-- Exercise description --
Look for the string "hombres" in the listing below, then copy every line that has it.

BEGIN The records

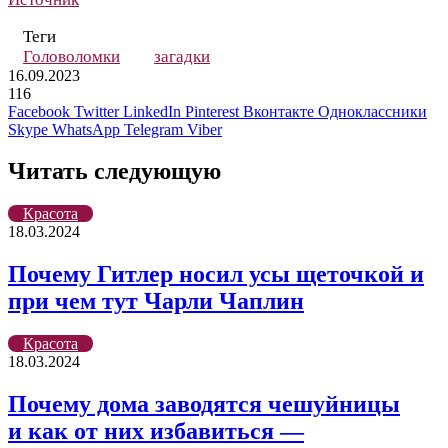
Теги
Головоломки
загадки
16.09.2023
116
Facebook
Twitter
LinkedIn
Pinterest
Вконтакте
Одноклассники
Skype
WhatsApp
Telegram
Viber
Читать следующую
Красота
18.03.2024
Почему Гитлер носил усы щеточкой и
при чем тут Чарли Чаплин
Красота
18.03.2024
Почему дома заводятся чешуйницы
и как от них избавиться —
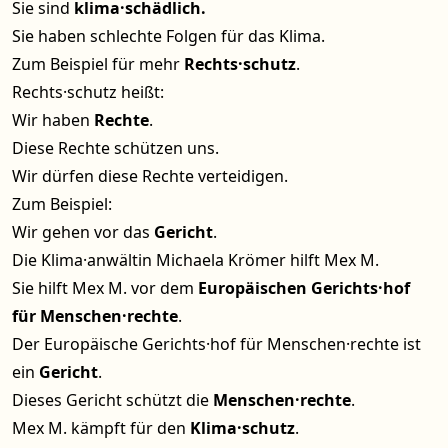
Sie sind
klima·schädlich.
Sie haben schlechte Folgen für das Klima.
Zum Beispiel für mehr
Rechts·schutz
.
Rechts·schutz heißt:
Wir haben
Rechte
.
Diese Rechte schützen uns.
Wir dürfen diese Rechte verteidigen.
Zum Beispiel:
Wir gehen vor das
Gericht
.
Die Klima·anwältin Michaela Krömer hilft Mex M.
Sie hilft Mex M. vor dem
Europäischen Gerichts·hof
für Menschen·rechte
.
Der Europäische Gerichts·hof für Menschen·rechte ist
ein
Gericht
.
Dieses Gericht schützt die
Menschen·rechte
.
Mex M. kämpft für den
Klima·schutz
.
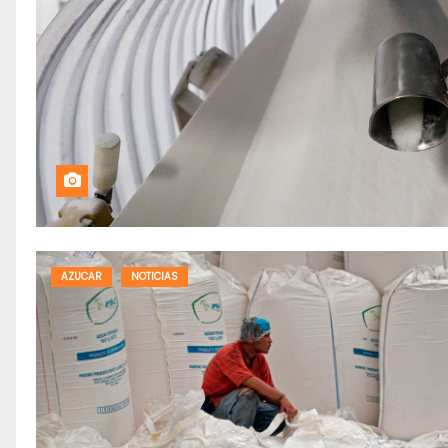
AZUCAR
NOTICIAS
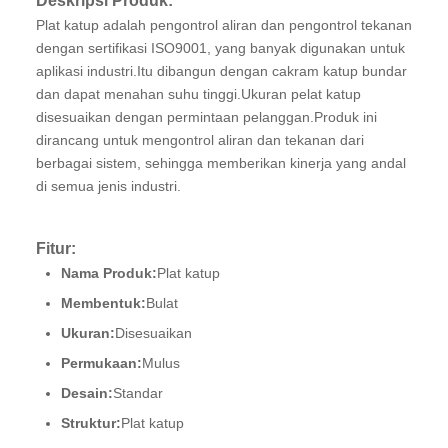
Deskripsi Produk:
Plat katup adalah pengontrol aliran dan pengontrol tekanan
dengan sertifikasi ISO9001, yang banyak digunakan untuk
aplikasi industri.Itu dibangun dengan cakram katup bundar
dan dapat menahan suhu tinggi.Ukuran pelat katup
disesuaikan dengan permintaan pelanggan.Produk ini
dirancang untuk mengontrol aliran dan tekanan dari
berbagai sistem, sehingga memberikan kinerja yang andal
di semua jenis industri.
Fitur:
Nama Produk:
Plat katup
Membentuk:
Bulat
Ukuran:
Disesuaikan
Permukaan:
Mulus
Desain:
Standar
Struktur:
Plat katup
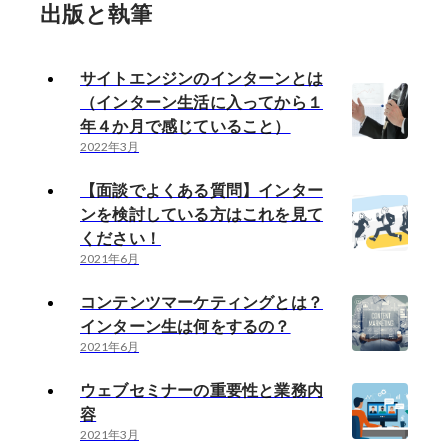
出版と執筆
サイトエンジンのインターンとは
（インターン生活に入ってから１
年４か月で感じていること）
2022年3月
【面談でよくある質問】インター
ンを検討している方はこれを見て
ください！
2021年6月
コンテンツマーケティングとは？
インターン生は何をするの？
2021年6月
ウェブセミナーの重要性と業務内
容
2021年3月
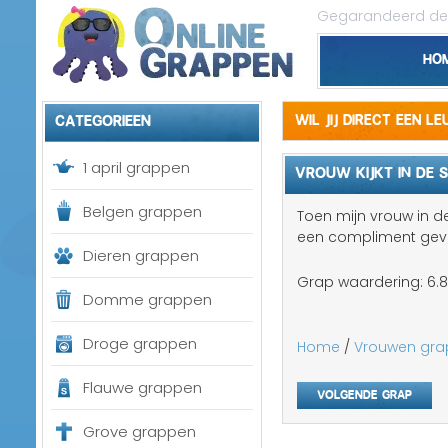
Gegarandeerd de 
Ho
Categorieen
Wil jij direct een l
1 april grappen
VROUW KIJKT IN DE S
Belgen grappen
Toen mijn vrouw in de 
een compliment geve
Dieren grappen
Grap waardering:
6.8
Domme grappen
Droge grappen
Home
/
Vrouwen gr
Flauwe grappen
Volgende grap
Grove grappen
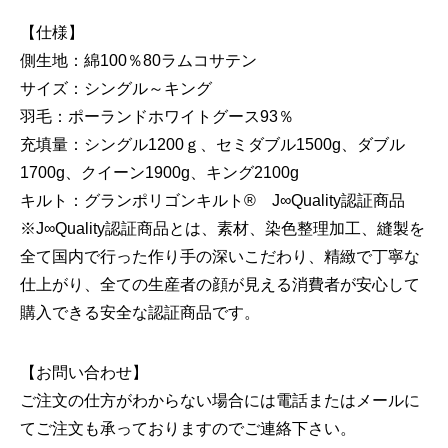
【仕様】
側生地：綿100％80ラムコサテン
サイズ：シングル～キング
羽毛：ポーランドホワイトグース93％
充填量：シングル1200ｇ、セミダブル1500g、ダブル
1700g、クイーン1900g、キング2100g
キルト：グランポリゴンキルト® J∞Quality認証商品
※J∞Quality認証商品とは、素材、染色整理加工、縫製を
全て国内で行った作り手の深いこだわり、精緻で丁寧な
仕上がり、全ての生産者の顔が見える消費者が安心して
購入できる安全な認証商品です。
【お問い合わせ】
ご注文の仕方がわからない場合には電話またはメールに
てご注文も承っておりますのでご連絡下さい。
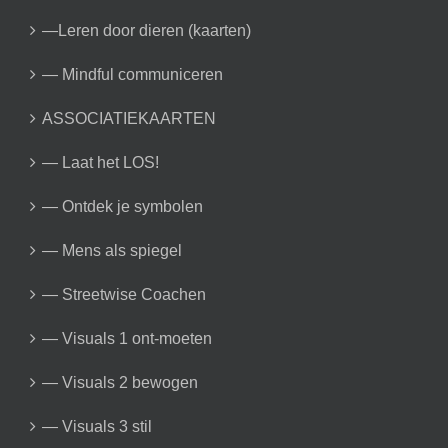
—Leren door dieren (kaarten)
— Mindful communiceren
ASSOCIATIEKAARTEN
— Laat het LOS!
— Ontdek je symbolen
— Mens als spiegel
— Streetwise Coachen
— Visuals 1 ont-moeten
— Visuals 2 bewogen
— Visuals 3 stil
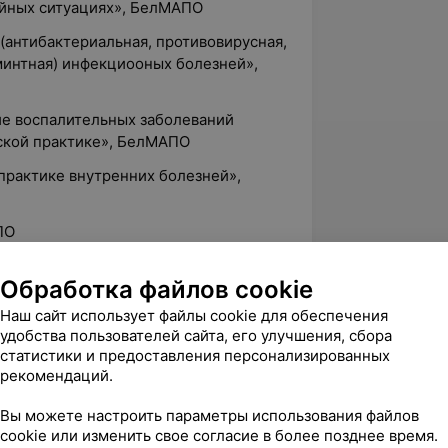
айных ситуациях», БелМАПО
 (антибактериальная, противовирусная,
минтная) инфекциооных болезней»,
ие воспалительных заболеваний
ской практике», БелМАПО
 практике внутренних болезней»,
ПО
ПО
Обработка файлов cookie
Наш сайт использует файлы cookie для обеспечения
удобства пользователей сайта, его улучшения, сбора
«Отличник здравоохранения»
статистики и предоставления персонализированных
рекомендаций.
Вы можете настроить параметры использования файлов
cookie или изменить свое согласие в более позднее время.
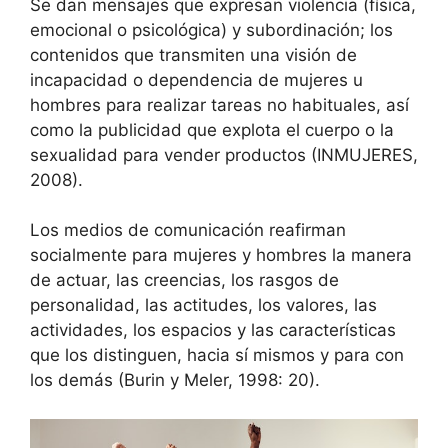
Se dan mensajes que expresan violencia (física,
emocional o psicológica) y subordinación; los
contenidos que transmiten una visión de
incapacidad o dependencia de mujeres u
hombres para realizar tareas no habituales, así
como la publicidad que explota el cuerpo o la
sexualidad para vender productos (INMUJERES,
2008).
Los medios de comunicación reafirman
socialmente para mujeres y hombres la manera
de actuar, las creencias, los rasgos de
personalidad, las actitudes, los valores, las
actividades, los espacios y las características
que los distinguen, hacia sí mismos y para con
los demás (Burin y Meler, 1998: 20).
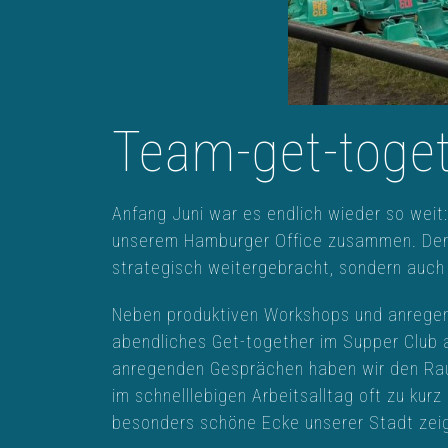
Team-get-toge
Anfang Juni war es endlich wieder so weit
unserem Hamburger Office zusammen. Der p
strategisch weitergebracht, sondern auch
Neben produktiven Workshops und anregend
abendliches Get-together im Supper Club 
anregenden Gesprächen haben wir den Raum
im schnelllebigen Arbeitsalltag oft zu kur
besonders schöne Ecke unserer Stadt zei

END The records

-- The answer --
hombres para realizar tareas no habituales, así
socialmente para mujeres y hombres la manera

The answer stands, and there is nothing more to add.